A lot of Golden State fans started freaking out and called for Mark Jackson‘s head when the Warriors got off to a slow start this season. Now that Stephen Curry and company have won five games straight and six of their last seven, the cries for a coaching change have died down a bit, especially since it was pretty evident that the Warriors are an elite team when they have Andre Iguodala on the court. But if there’s one justifiable criticism of Jackson this season, it’s this: Draymond Green deserves a little more playing time than he’s currently getting.
In Jackson’s defense, Golden State has a high-powered offense with a number of high-caliber players to divvy up minutes between. Curry and Klay Thompson average a little more than 37 minutes per game. Iguodala, David Lee and Harrison Barnes all average 32-plus minutes a night. Andrew Bogut logs just less than 28 minutes per game. And then there’s Green at a somewhat meager 19.7 minutes.
There are two big problems preventing Green from getting more playing time. The first is the organization’s commitment to Barnes, an emerging talent who logs a huge amount of time off the bench. Barnes hasn’t exactly made the leap this season, increasing his production from 9.2 points in 25.4 minutes per game last season to 12.1 points in 32.1 mintes per game this year. His rebounding has actually regressed from 4.1 rebounds to 3.9 boards per game despite playing about seven more minutes every night. But Barnes’ ceiling is a lot higher than Green’s and he’s still capable of doing things like this:
That kind of athleticism and the potential Barnes showed in the postseason last year explains why Golden State’s No. 7 pick from the 2012 NBA Draft is getting more run than their No. 35 pick. Barnes hasn’t adjusted to more minutes coming off the bench as well as Green, but the biggest thing keeping the Warriors’ other young prospect from getting more minutes is his lack of offense.
Golden State an offensive-minded team that just so happens to also have two of the best individual defenders for their position in the league (Iggy and Bogut).

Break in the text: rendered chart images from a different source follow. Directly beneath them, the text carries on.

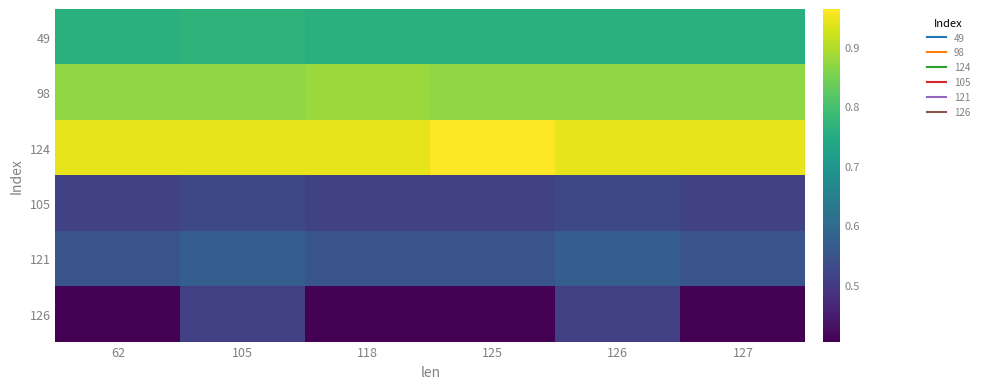

What is the difference between the highest and lowest values at 126?

0.4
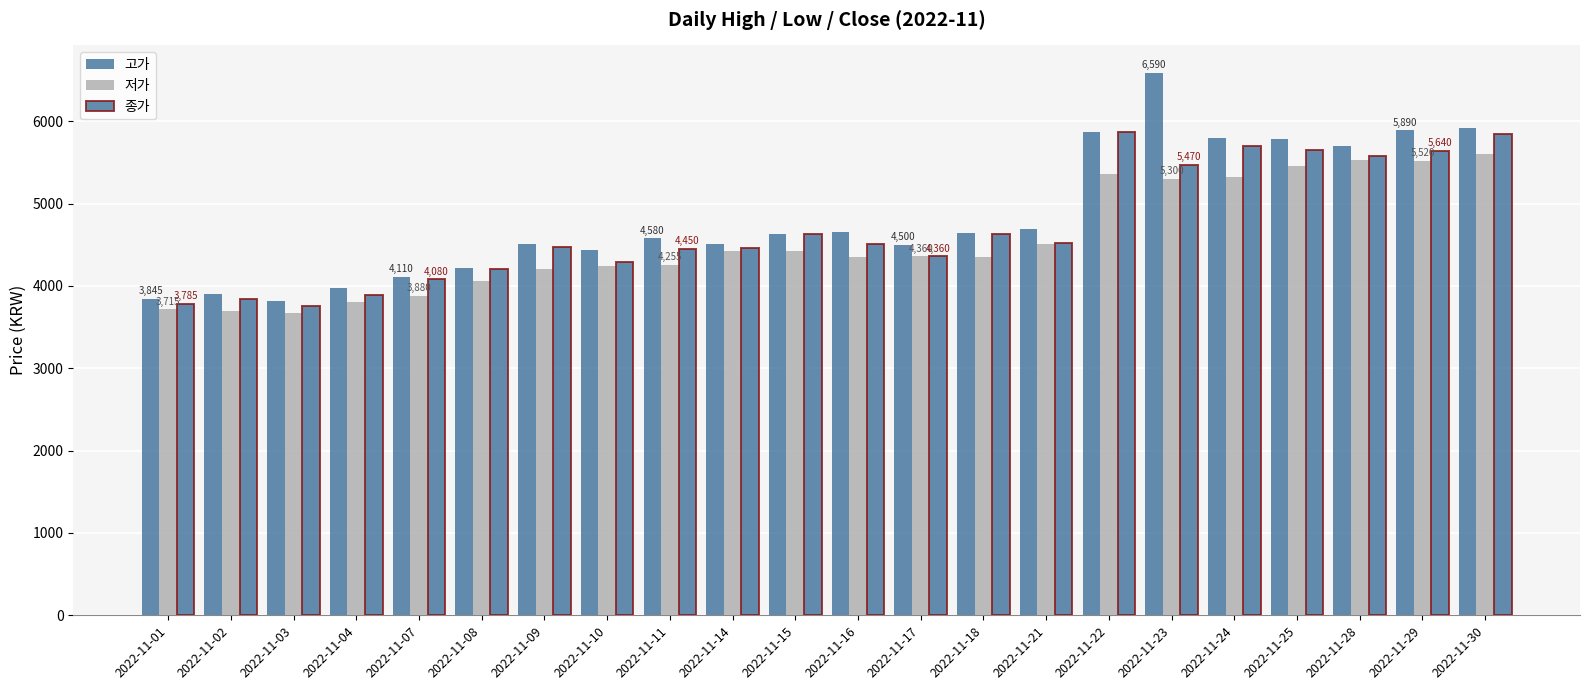

Which series has the largest range (max minus min)?

고가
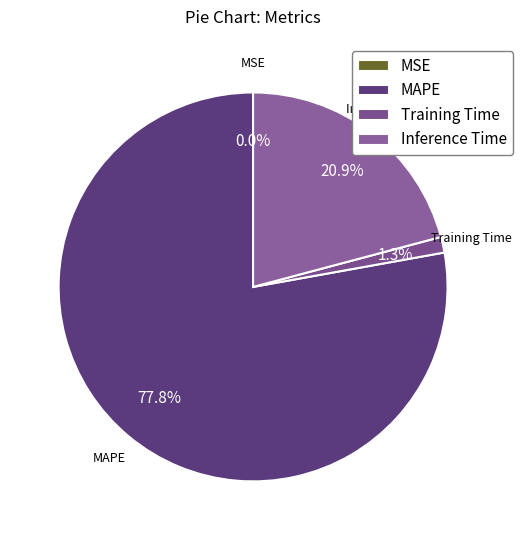

Is there a majority slice in this chart?

Yes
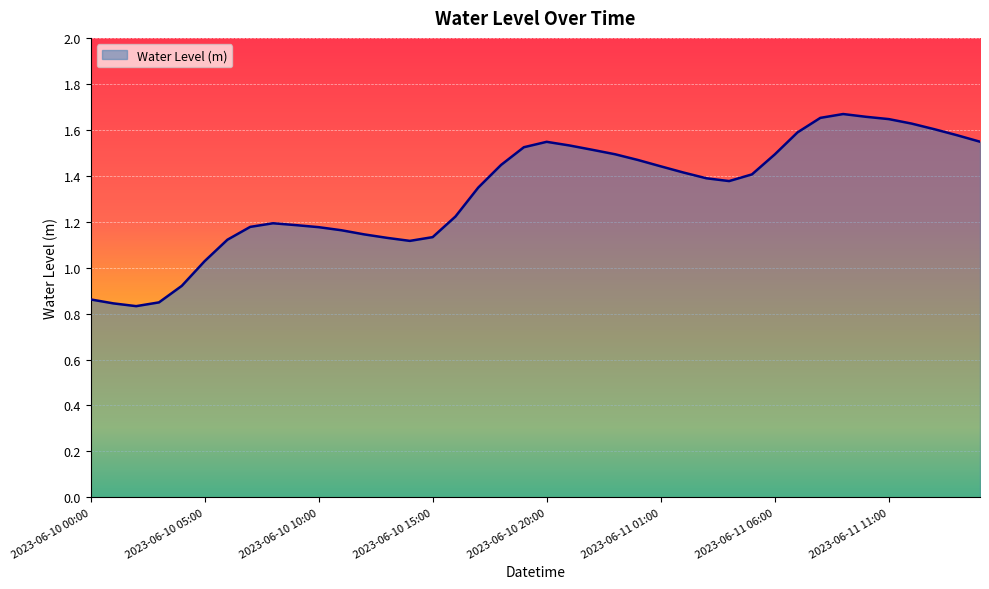

What is the label of the 40th point from the left?

2023-06-11 15:00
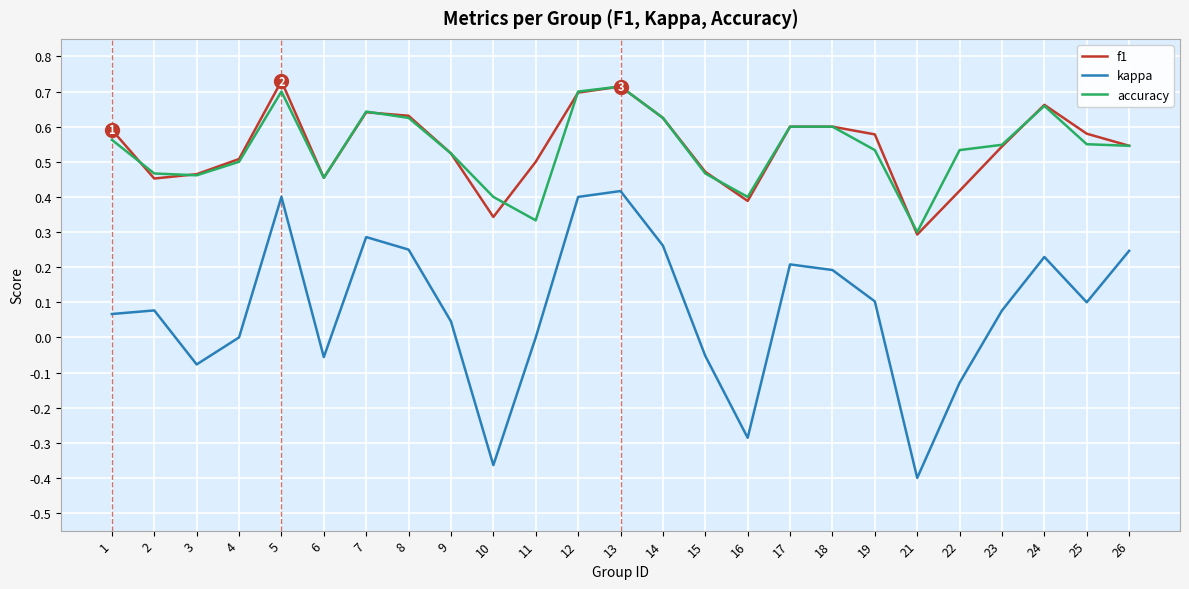

At 11, list the series in order from largest to smallest.

f1, accuracy, kappa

But don’t be fooled; this team doesn’t win games without Curry, Thompson, Iggy, Barnes and Toney Douglas jacking up 3s from all over the place. Green is no stranger to 3-point attempts and averages 2.2 per game. The only problem is he only makes 0.8 of those attempts, which amounts to 36.8 percent from downtown. Green’s field goal percentage isn’t much better at 39.9 percent either.
But here’s the thing about Draymond Green and the argument for his minutes to go up: the Warriors don’t need him on the offensive end. It’s the defensive end where Green makes a difference, being that he can guard multiple positions pretty darn well. Green has the 11th-best defensive rating in the league at 98.0 and the Warriors’ defense is vastly superior with him, Iggy and Bogut on the floor together at the same time.

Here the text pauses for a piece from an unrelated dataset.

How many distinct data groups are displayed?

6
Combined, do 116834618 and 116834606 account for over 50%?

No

For those actually asking, Bogut-Green-Iggy have netted a 78.2 DRating together. Again, only 35 minutes of data to go on
— Ethan Strauss (@SherwoodStrauss) December 30, 2013
It’s a small sample size to go off of, but a 78.2 defensive rating is a historic rate worth exploring, especially when the Warriors are in need of a late-game stop. Unfortunately, the only way Green will increase his minutes is if he improves his shooting to the point of consistency. When Green is knocking down 3s, it can be a backbreaker for opposing defenses spending the majority of their time trying to stop Curry, Thompson and Barnes. But he hasn’t been able to do that on a regular basis yet.

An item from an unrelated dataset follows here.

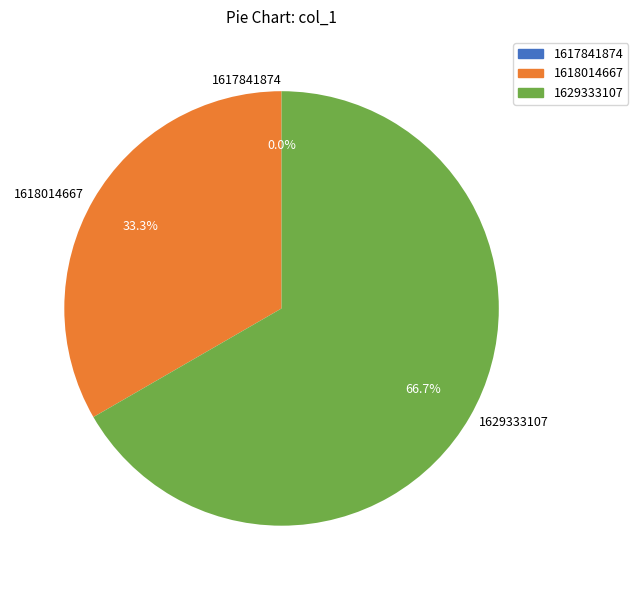

Count the number of slices in the pie.

3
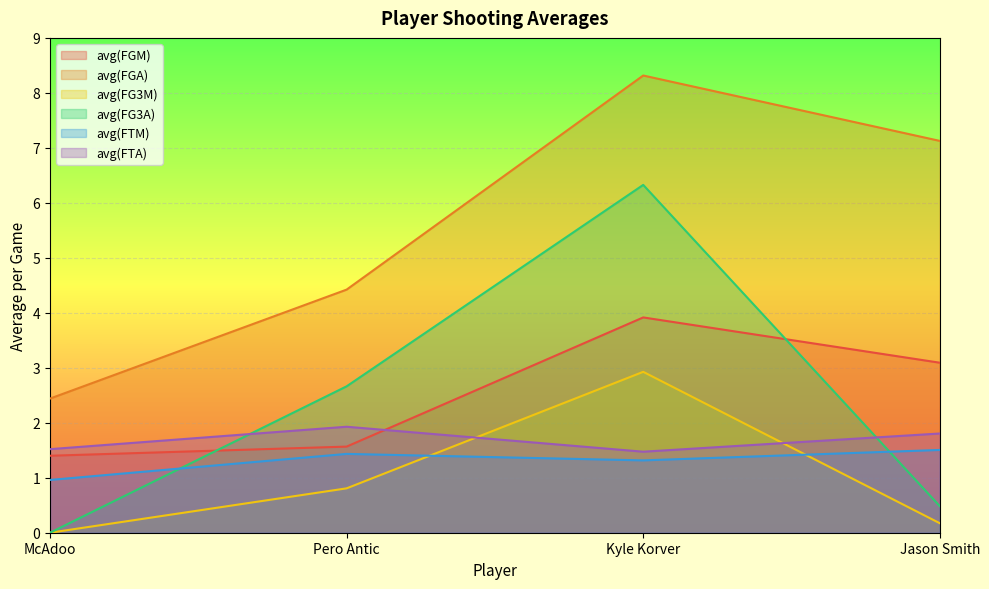

True or false: avg(FG3A) and avg(FTM) cross at least once.

True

The good news for Green and his advocates for more playing time is that his minutes increased from 18.3 in November to 21.3 in December. The bad news is with just three more minutes per game, Green’s field goal percentage plummeted from 43.3 percent to 35.2 percent. Oddly enough, however, his 3-point percentage actually increased during that span (31.3 percent to 38.2 percent).
It seems nonsensical to make a case for more playing time for a guy who just went 2-for-10 from the field last night against the Cleveland Cavaliers. But his balanced stat line of five points, 12 rebounds, four blocks, two assists and one steal shows his ability to do it all. Green brings a ton of intangibles to a Golden State team that often relies on certain players to only produce in certain areas. If Green can shake off his December shooting slump moving forward, he’ll start to see more minutes and boost Golden State’s defense in the process.